192 reviews35 followers
March 1, 2014
I would have liked it to be longer. Mostly just because of a fear of mortality, I guess. These biographies that spend 3/4 of the text getting to my age and then hurtle through the last thirty years of someone's career (okay, maybe not exactly hurtling in this case) make me uneasy.

The only problem I have with the content is on pp. 198-199, and the frustrating thing about a book written in 1975 is that you can't go onto the author's blog to quibble about anything, since they are no longer with us.

It's to do with a quoted bit of song:

Holy State or Holy King
Or Holy People's Will-
Have no truck with the senseless thing.
Order the guns and kill!


Mason says that in the story this song is taken from, hatred of democracy has been taken beyond reason: "And all that has happened in Kipling's story is that you have put a Holy Board of Control in the place of the Holy People. Yet surely the element in him that admired Puck and Hobden, Kim and Stalky, would have been the first to hate the soulless tyranny of a board of technocrats."

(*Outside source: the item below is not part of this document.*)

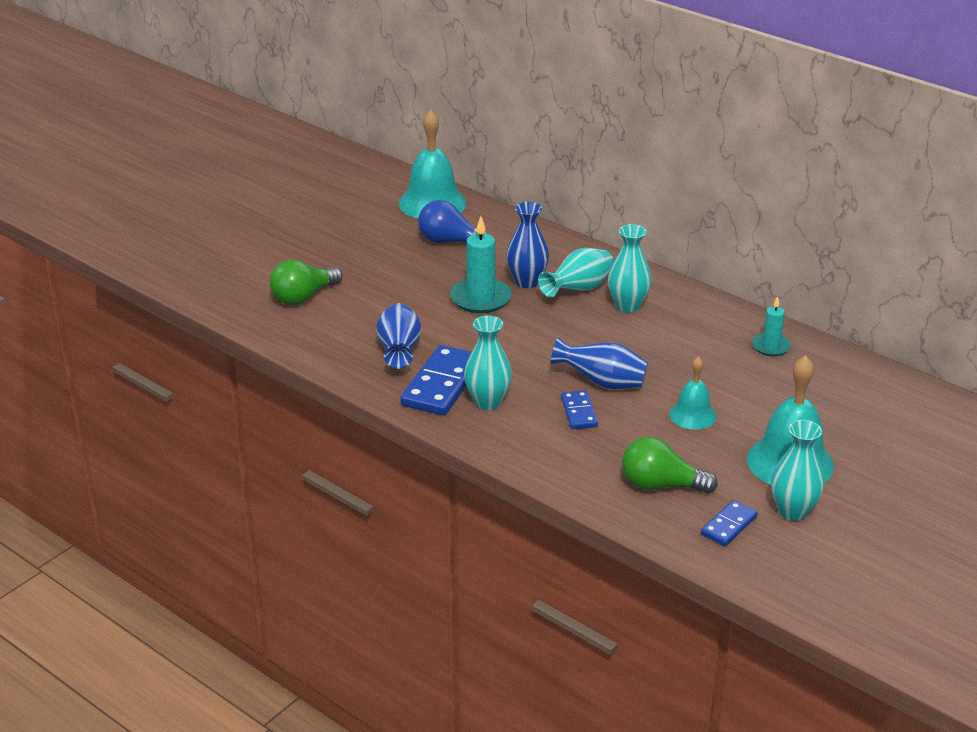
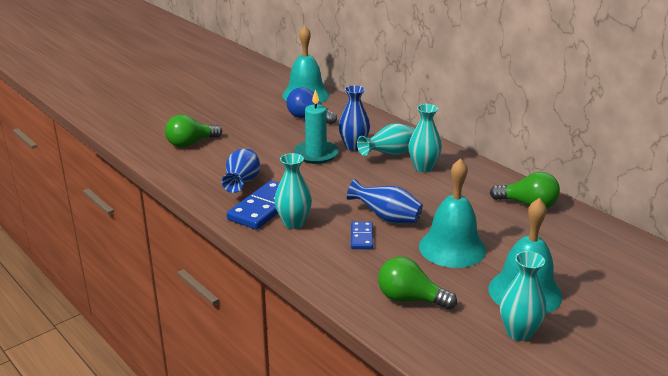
camera: 10 degrees right, 5 degrees down
turquoise bell [669,356,717,430] -> turquoise bell [419,158,486,268], size x1.75
blue domino [701,500,758,546] -> none
turquoise candle [752,296,791,356] -> green light bulb [490,172,560,208]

But Mason is missing the point. "What I tell you three times is true" and what we are told three times in this bit of verse is: "Holy, Holy, Holy". I do not think the singers of the song would mind a State that is pragmatic, disciplined, and self-sacrificing; or a King that is those things; or a People whose Will is like that. It is when whatever is meant to govern us becomes a subject for unthinking idolatry that we need to get the guns and put it down like a mad dog. IMHO.